Ce qui frappe à Naples, quarante ans plus tard, c’est le tourisme étouffant dans le centre historique. En 1978, j’avais encore l’impression d’être un explorateur solitaire, en dehors du temps. Ce n’est plus le cas. Mais le phénomène est moins grave qu’à Lisbonne. Les rues du Chiado, de la Baixa, ne sont plus que des canaux à touristes. Toute mélancolie pessoaïenne est devenue impossible. A Naples, malgré la masse touristique, on peut encore observer dans les rues du centre la vie – ou les restes de la vie – comment la qualifier « authentique », « naturelle » ? Des hommes et des femmes qui travaillent, attendent les bus qui n’arrivent pas, se chamaillent à haute voix. C’est ce que j’ai essayé de photographier. Je vous invite à regarder un premier album, assez coloré. Suit un second album de photos, en noir et blanc. Certaines sont plus ou moins ratées, mais je les aime bien malgré tout.  

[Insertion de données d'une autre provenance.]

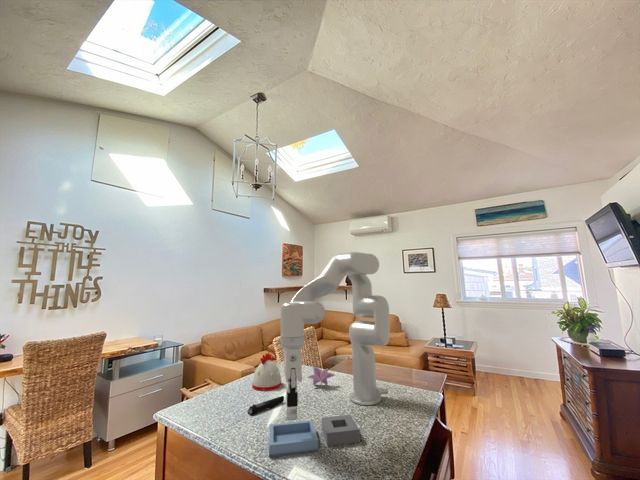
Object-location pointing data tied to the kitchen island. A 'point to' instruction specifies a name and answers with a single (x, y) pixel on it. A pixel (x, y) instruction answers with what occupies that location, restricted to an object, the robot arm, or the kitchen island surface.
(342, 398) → the kitchen island surface
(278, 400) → the electric trimmer
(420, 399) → the kitchen island surface
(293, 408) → the white rounded cylinder piece
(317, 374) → the lily
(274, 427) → the parts tray
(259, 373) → the knit hat
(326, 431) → the gray square hole block
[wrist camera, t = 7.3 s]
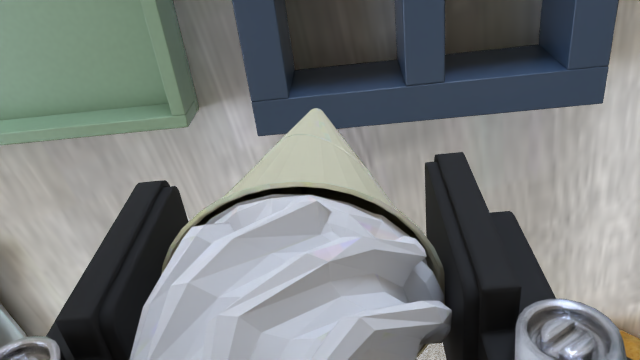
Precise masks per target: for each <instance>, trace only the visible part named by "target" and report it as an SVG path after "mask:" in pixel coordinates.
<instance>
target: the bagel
mask: <svg viewBox="0 0 640 360" xmlns="http://www.w3.org/2000/svg"><path fill="white" fill-rule="evenodd" d="M619 331H620V334H621V336H622V339H623V341H624V346H625V352H626V356H627V357H629V358H631V359H633V360H640V339H639V338H637V337H635V336H633V335H630V334H628V333H626V332H624V331H622V330H619Z"/></svg>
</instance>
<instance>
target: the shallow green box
mask: <svg viewBox="0 0 640 360" xmlns="http://www.w3.org/2000/svg"><path fill="white" fill-rule="evenodd" d="M198 110H199V106H198V101H197V97H196V93H195V89H194V85H193V81H192V77H191V73H190V69H189V65H188V61H187V57H186V53H185V49H184V45H183V41H182V36H181V32H180V28H179V24H178V20H177V16H176V12H175V8H174V4H173V0H0V145H9V144H19V143H30V142H40V141H50V140H60V139H70V138H81V137H91V136H101V135H111V134H121V133H132V132H142V131H152V130H162V129H172V128H183V127H188V126H189V125H190V123H191V121H192V120H193V118H194V116H195V114H196V112H197V111H198Z"/></svg>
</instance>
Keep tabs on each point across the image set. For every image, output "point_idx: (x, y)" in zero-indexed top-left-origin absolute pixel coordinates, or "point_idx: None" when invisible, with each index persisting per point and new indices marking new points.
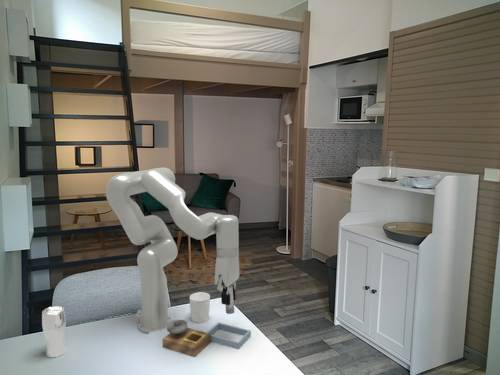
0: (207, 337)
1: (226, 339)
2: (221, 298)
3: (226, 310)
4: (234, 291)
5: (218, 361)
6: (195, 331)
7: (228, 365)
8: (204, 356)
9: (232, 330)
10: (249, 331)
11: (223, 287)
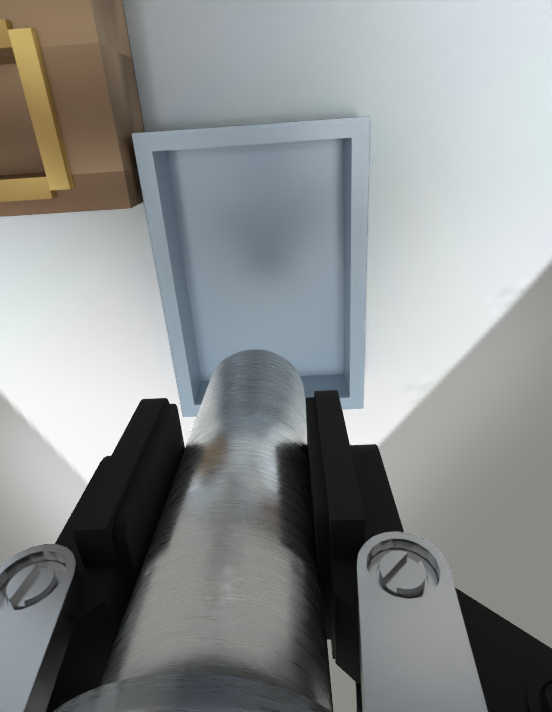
0: (78, 210)
1: (173, 331)
2: (118, 446)
3: (206, 392)
4: (331, 632)
5: (48, 341)
6: (71, 39)
7: (59, 402)
8: (25, 241)
9: (346, 268)
10: (348, 406)
11: (44, 706)
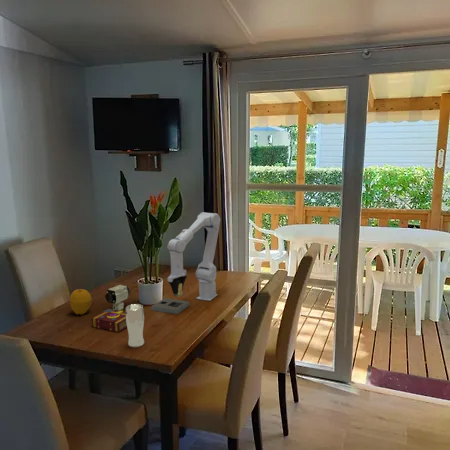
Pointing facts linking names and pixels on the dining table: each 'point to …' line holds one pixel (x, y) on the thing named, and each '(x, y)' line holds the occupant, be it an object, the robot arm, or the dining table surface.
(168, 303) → the grey plate with cutouts
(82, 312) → the apple
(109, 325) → the decorative book
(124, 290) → the white security camera
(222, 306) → the dining table surface
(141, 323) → the beer glass
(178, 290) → the brass fitting
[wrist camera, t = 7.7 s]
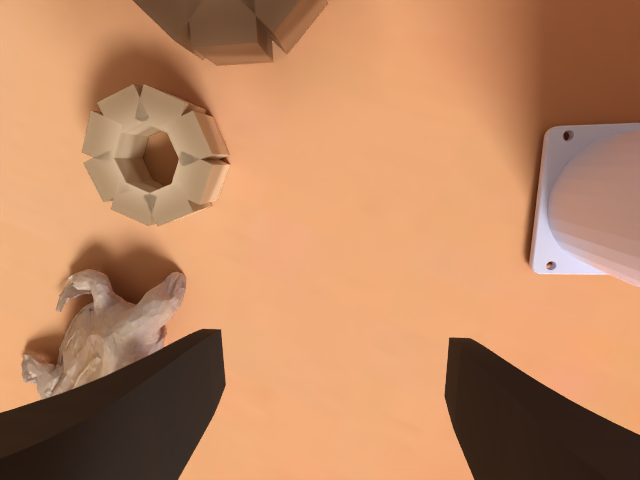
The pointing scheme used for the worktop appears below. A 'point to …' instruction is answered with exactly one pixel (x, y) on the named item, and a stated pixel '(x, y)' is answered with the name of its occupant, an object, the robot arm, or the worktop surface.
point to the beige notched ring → (129, 146)
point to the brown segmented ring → (234, 26)
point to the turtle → (105, 332)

Quelques jours plus tôt, le Napoli a emporté son quatrième titre de champion d’Italie, en battant l’Inter de Milan. La ville est aux couleurs bleu clair du club. Je m’amuse avec les chauffeurs de taxi et les ragazzi en leur rappelant que le PSG vient de faire mieux. Un 5-0 historique. Je m’en fous complètement, mais je m’amuse à jouer au finto parigino. « Ha raggione il signore. Adesso Napoli e Parigi sono amici ».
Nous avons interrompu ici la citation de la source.